Healthcare Technology Featured Article

April 28, 2014

How a $50 3D Printed Hand Proves a Match for a Prosthetic Costing $42,000

We've seen 3D printed medical devices before. Entire lower mandibles made from powdered titanium, prosthetic devices that render lung defects mostly moot points, heart models so realistic that same can be used to plan surgeries outright, and even the growing possibility of a complete 3D-printed kidney.  The idea hardly stops there, of course, as everything from replacement extremities and beyond is getting the 3D printing treatment, and for one man, a 3D printed hand is proving to be a match for a much, much more expensive prosthetic device.

For Jose Delgado Jr., the idea of prosthetic devices goes back a long way. He was born without a large part of his left hand, and thus turns to a prosthetic to supply the missing piece. He's currently using a myoelectric prosthesis, a device valued at around $42,000. But many can't afford such devices, and are left with inferior versions or little at all of value. For a group called e-NABLE, meanwhile, getting more of these devices to more users is extremely important, and thus, the group is looking to 3D printing to help fill the gap.

One of e-NABLE's volunteers, the founder of 3D Universe Jeremy Simon, had a new idea: take just $50 worth of materials, run same through a 3D printing setup, and see how the result stacks up against one of those impressive $42,000 models. While this may seem like a disastrous matchup in the making, the proverbial David in this story managed to hold its own nicely against the $42,000 Goliath.

Simon described the results of the testing to, saying “Certainly we're not making an apples to apples comparison -- these are entirely different kinds of devices -- but the comparison I was trying to draw with Jose was strictly in terms of day-to-day functionality what's more useful.
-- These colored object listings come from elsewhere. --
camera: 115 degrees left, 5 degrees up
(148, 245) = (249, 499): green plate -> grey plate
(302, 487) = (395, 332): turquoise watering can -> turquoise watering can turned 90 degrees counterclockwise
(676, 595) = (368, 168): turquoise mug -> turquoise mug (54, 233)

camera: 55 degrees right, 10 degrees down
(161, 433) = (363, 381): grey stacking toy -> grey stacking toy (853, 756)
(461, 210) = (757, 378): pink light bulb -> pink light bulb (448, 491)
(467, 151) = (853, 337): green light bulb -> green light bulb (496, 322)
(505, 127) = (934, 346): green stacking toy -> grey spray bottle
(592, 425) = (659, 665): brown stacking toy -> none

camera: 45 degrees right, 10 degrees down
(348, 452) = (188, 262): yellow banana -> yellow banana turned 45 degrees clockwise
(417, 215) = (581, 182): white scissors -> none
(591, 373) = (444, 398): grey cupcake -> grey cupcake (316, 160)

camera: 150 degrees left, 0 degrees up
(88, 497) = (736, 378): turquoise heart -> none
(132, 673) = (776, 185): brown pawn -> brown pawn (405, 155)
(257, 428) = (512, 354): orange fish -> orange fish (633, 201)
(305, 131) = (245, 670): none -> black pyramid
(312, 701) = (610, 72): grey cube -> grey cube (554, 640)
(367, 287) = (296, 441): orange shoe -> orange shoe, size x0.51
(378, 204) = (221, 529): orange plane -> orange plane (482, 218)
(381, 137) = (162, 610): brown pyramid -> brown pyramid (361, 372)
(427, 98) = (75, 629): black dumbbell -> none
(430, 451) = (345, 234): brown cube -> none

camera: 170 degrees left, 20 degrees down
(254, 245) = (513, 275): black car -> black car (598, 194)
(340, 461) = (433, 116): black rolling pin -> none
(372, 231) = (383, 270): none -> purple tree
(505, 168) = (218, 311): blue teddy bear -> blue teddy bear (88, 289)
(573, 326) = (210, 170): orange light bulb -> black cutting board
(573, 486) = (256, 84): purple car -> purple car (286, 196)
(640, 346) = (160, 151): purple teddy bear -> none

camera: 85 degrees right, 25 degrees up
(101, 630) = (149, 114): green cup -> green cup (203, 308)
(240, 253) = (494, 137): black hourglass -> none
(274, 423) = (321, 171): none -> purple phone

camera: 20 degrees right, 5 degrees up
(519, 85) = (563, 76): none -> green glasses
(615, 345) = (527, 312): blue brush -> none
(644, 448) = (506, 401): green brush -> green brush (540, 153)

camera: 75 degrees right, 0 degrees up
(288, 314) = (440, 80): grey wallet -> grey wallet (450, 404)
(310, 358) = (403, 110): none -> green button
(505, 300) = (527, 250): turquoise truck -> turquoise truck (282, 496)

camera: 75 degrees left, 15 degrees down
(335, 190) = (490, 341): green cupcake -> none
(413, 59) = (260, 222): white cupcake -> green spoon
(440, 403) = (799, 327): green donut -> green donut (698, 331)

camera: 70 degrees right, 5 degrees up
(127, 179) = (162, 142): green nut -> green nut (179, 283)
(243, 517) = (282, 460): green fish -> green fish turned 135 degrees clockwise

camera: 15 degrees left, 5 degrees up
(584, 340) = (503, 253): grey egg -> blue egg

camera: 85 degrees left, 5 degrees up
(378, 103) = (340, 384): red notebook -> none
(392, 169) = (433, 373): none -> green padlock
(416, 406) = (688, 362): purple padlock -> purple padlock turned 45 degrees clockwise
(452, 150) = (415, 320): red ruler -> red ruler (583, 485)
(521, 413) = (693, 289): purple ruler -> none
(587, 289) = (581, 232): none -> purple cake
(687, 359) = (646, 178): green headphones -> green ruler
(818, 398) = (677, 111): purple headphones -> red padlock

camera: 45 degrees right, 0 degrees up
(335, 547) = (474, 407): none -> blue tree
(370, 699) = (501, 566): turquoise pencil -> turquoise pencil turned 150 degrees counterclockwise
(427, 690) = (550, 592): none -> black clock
It turned out [the 3D-printed] one was."

Simon actually brought Delgado Jr. in on the testing, and what Delgado Jr. discovered was that, in many ways, the $50 3D printed prosthetic actually did more than the $42,000 myoelectric version. Perhaps the biggest gain was in the grip the device could offer; Delgado Jr. discussed how the grip offered by the 3D printed model made carrying boxes a lot easier. But this isn't the end of the operation, rather just the beginning. Simon found the original design for the printed hand on e-NABLE, and increasingly, many people are providing time and insight at no charge in order to help projects like this get off the ground.

Given how many such devices we've already seen get run through the 3D printing process, there's a distinct possibility this genie won't be going back into the bottle. But there are organizations out there likely making substantial profits on that $42,000 myoelectric model that aren't going to be terribly happy about the idea of people being able to print such a device on a home 3D printer, itself a tool that's rapidly making its way to more users. So how will these device makers respond? Increased marketing to point out the benefits of the high-dollar model? Attempts to lobby against the construction and use of such devices? There are certainly possibilities afoot with this development, and the end result is going to likely be one to watch. Will we make our own devices at home? Will medical supply firms win out? Or will something completely different arrive?  In the end, only time will tell.